**Records excerpted from a collection:**
↓↓↓

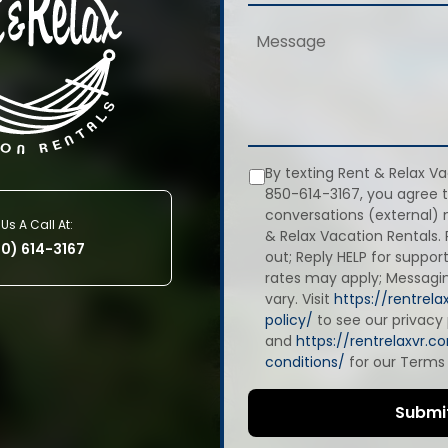
By texting Rent & Relax Va
850-614-3167, you agree t
conversations (external)
Us A Call At:
& Relax Vacation Rentals.
50) 614-3167
out; Reply HELP for suppo
rates may apply; Messag
vary. Visit
https://rentrel
policy/
to see our privacy 
and
https://rentrelaxvr.
conditions/
for our Terms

↑↑↑

**What is being asked:** Your reply should be the entries copied exactly, with all images omitted.

**Solved exercise:**
By texting Rent & Relax Va
850-614-3167, you agree t
conversations (external)
Us A Call At:
& Relax Vacation Rentals.
50) 614-3167
out; Reply HELP for suppo
rates may apply; Messag
vary. Visit
https://rentrel
policy/
to see our privacy 
and
https://rentrelaxvr.
conditions/
for our Terms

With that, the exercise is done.